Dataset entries
....
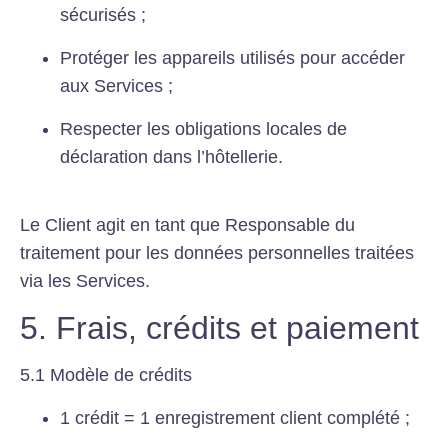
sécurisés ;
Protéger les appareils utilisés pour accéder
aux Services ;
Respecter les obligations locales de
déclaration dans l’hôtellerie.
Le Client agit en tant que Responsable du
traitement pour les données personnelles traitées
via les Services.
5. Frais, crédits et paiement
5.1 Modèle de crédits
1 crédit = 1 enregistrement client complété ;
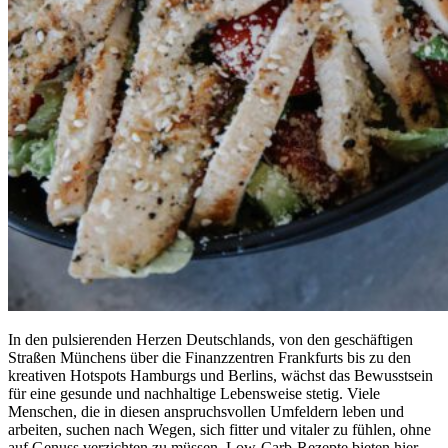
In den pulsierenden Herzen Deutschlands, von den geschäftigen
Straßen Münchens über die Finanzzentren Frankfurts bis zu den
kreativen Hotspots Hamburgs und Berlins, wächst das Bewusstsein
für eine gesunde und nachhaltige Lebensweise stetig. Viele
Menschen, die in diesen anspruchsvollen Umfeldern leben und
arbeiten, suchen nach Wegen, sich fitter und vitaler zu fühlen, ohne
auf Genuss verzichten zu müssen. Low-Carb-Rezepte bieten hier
....
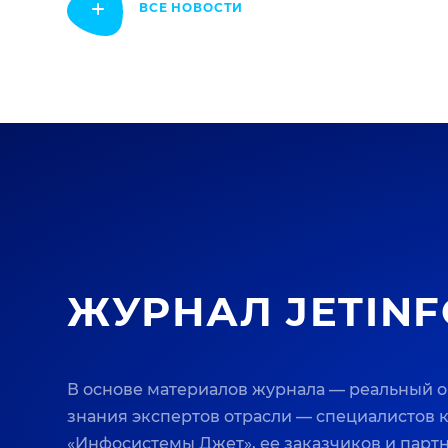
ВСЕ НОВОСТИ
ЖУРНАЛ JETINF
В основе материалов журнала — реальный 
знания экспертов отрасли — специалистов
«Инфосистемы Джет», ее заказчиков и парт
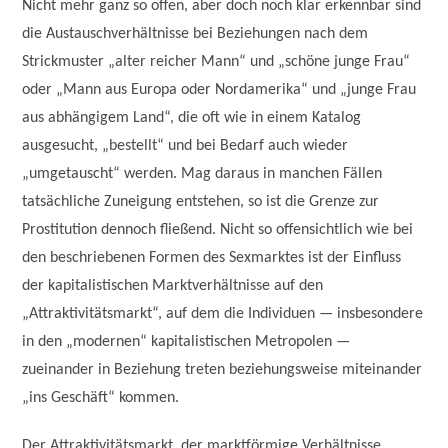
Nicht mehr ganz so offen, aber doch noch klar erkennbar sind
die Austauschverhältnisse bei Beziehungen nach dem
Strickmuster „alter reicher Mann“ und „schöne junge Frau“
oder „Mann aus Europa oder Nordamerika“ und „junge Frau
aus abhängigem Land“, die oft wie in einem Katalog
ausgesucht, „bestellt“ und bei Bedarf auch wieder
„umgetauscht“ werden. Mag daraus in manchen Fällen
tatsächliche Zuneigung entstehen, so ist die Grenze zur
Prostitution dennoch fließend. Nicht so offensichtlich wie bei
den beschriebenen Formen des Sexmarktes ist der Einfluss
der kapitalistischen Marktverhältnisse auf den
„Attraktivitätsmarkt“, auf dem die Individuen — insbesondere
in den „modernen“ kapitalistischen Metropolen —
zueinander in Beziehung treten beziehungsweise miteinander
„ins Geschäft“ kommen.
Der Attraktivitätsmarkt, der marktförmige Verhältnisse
....
§ TASK
Can you retype the lines from the line with "In den pulsierenden" to the line with "auf Genuss verzichten", keeping both of those lines?

§ EXERCISE ANSWER
In den pulsierenden Herzen Deutschlands, von den geschäftigen
Straßen Münchens über die Finanzzentren Frankfurts bis zu den
kreativen Hotspots Hamburgs und Berlins, wächst das Bewusstsein
für eine gesunde und nachhaltige Lebensweise stetig. Viele
Menschen, die in diesen anspruchsvollen Umfeldern leben und
arbeiten, suchen nach Wegen, sich fitter und vitaler zu fühlen, ohne
auf Genuss verzichten zu müssen. Low-Carb-Rezepte bieten hier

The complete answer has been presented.